Loving the Foreigner Among Us
For the Lord your God is God of gods and Lord of lords, the great God, mighty and awesome, who shows no partiality and accepts no bribes. He defends the cause of the fatherless and the widow, and loves the foreigner residing among you, giving them food and clothing. And you are to love those who are foreigners, for you yourselves were foreigners in Egypt. Deuteronomy 10:17–19 (NIV)
Refugees and asylees are some of the most vulnerable children and families in the world. Many who flee are murdered or die from starvation or sickness during their journey. But they flee because of persecution or fear of persecution; being without food, resources, or police protection; or, during war, being targeted for forced military induction, raped, denied basic human rights, imprisoned, or tortured. Children flee gangs or abuse in their homes—often because their government fails to protect and provide for them.
Some may ask what the difference is between those who are refugees and those who are seeking asylum.
Refugees are interviewed in their own country and then considered by countries around the world for resettlement. Or they flee across another country’s borders without permission and are later designated refugees through the United Nations High Commissioner for Refugees (UNHCR).
Asylees—those seeking asylum—have already crossed into another country and request permission to stay in that country.
In whatever way, those who flee come to be among the most vulnerable and poor in the world, and whatever they have endured, Bethany helps. Here are a few of the areas of service we offer:
Family Resettlement: Bethany has a resettlement model for refugees who meet the United Nations and United States requirements, one that highly values church sponsorship to provide newly arriving families with a community that welcomes and assists them during and after Bethany's involvement.
Unaccompanied Child Foster Care: Children who have lost their parents or have been permanently separated from them and other relatives are vulnerable to trafficking, abuse, and neglect. As with a few other select agencies, the U.S. government works with Bethany to provide foster care services to refugee youth entering the country without a relative. Foster parents, along with social workers who place and supervise the children, ensure they are enrolled in school, receive mental health services, have a pediatrician, and are prepared for eventually living on their own as adults.
The Refugee Center for Healing Torture Trauma: This program serves refugee survivors of torture who have resettled in the greater Grand Rapids area, empowering them to regain physical, psychological, and social wholeness and assisting them in building productive and independent lives through person-centered and culturally sensitive services.
Employment Services: Partnering with Health and Human Services, Michigan Works, and Michigan DHS, we assist newly arriving adult refugees in finding employment to earn money for their basic necessities. The employment program provides job-skills training, coordinated transportation, and employment-related translation and ESL training to support their move toward competency and self-sufficiency.

DATA LISTING
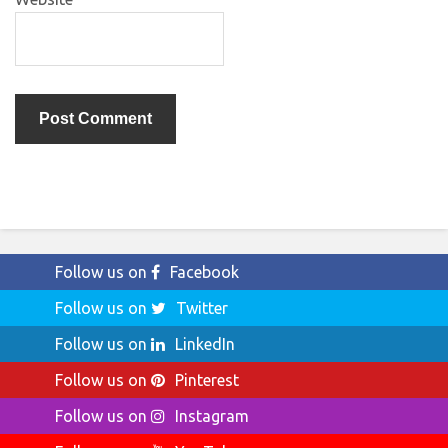
Follow us on
Facebook
Follow us on
Twitter
Follow us on
LinkedIn
Follow us on
Pinterest
Follow us on
Instagram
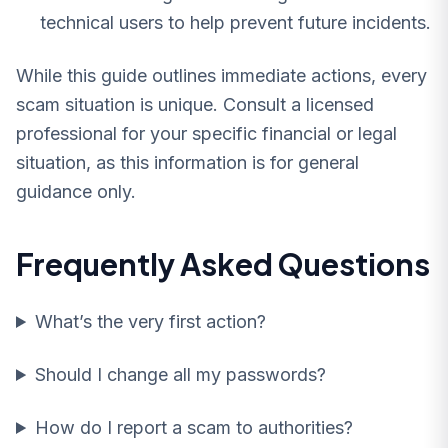
technical users to help prevent future incidents.
While this guide outlines immediate actions, every
scam situation is unique. Consult a licensed
professional for your specific financial or legal
situation, as this information is for general
guidance only.
Frequently Asked Questions
What’s the very first action?
Should I change all my passwords?
How do I report a scam to authorities?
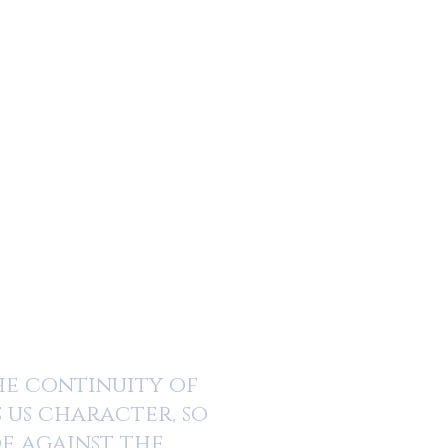
the continuity of
s us character, so
de against the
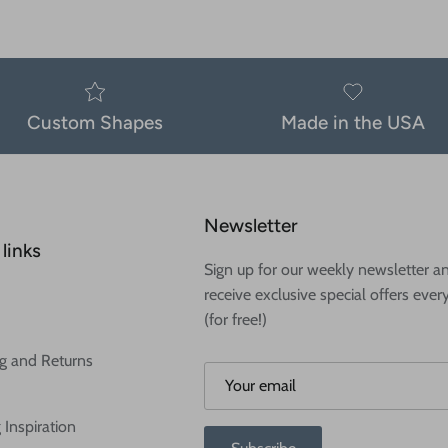
Custom Shapes
Made in the USA
Newsletter
links
Sign up for our weekly newsletter a
receive exclusive special offers ever
(for free!)
g and Returns
 Inspiration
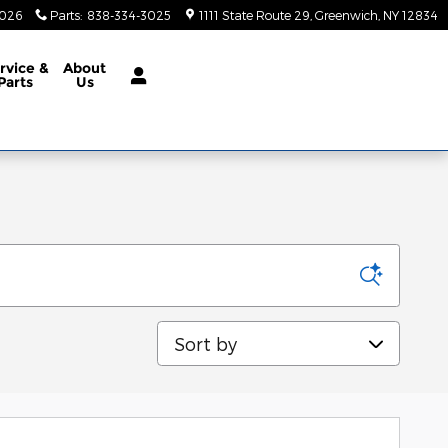
3026
Parts
:
838-334-3025
1111 State Route 29
Greenwich
,
NY
12834
rvice &
About
Parts
Us
Sort by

ACTIVITY LIST
A – Decide whether each statement agrees with the refugee text. Answer yes or no for each and quote the words of the text that decide it.
(i) Asylees are interviewed in their own country and then considered for resettlement.
(ii) The Refugee Center for Healing Torture Trauma serves survivors of torture resettled in the greater Grand Rapids area.
(iii) The employment program includes job-skills training.
B – According to the refugee text, which partners does Bethany work with to help newly arriving adult refugees find employment?
C – Duplicate the stretch of the refugee text from "Refugees and asylees" through "for Refugees (UNHCR).".

ANSWER SECTION
A –
(i) No: "Asylees—those seeking asylum—have already crossed into another country and request permission to stay in that country."
(ii) Yes: "This program serves refugee survivors of torture who have resettled in the greater Grand Rapids area"
(iii) Yes: "The employment program provides job-skills training"

B – Health and Human Services, Michigan Works, and Michigan DHS.

C –
Refugees and asylees are some of the most vulnerable children and families in the world. Many who flee are murdered or die from starvation or sickness during their journey. But they flee because of persecution or fear of persecution; being without food, resources, or police protection; or, during war, being targeted for forced military induction, raped, denied basic human rights, imprisoned, or tortured. Children flee gangs or abuse in their homes—often because their government fails to protect and provide for them.
Some may ask what the difference is between those who are refugees and those who are seeking asylum.
Refugees are interviewed in their own country and then considered by countries around the world for resettlement. Or they flee across another country’s borders without permission and are later designated refugees through the United Nations High Commissioner for Refugees (UNHCR).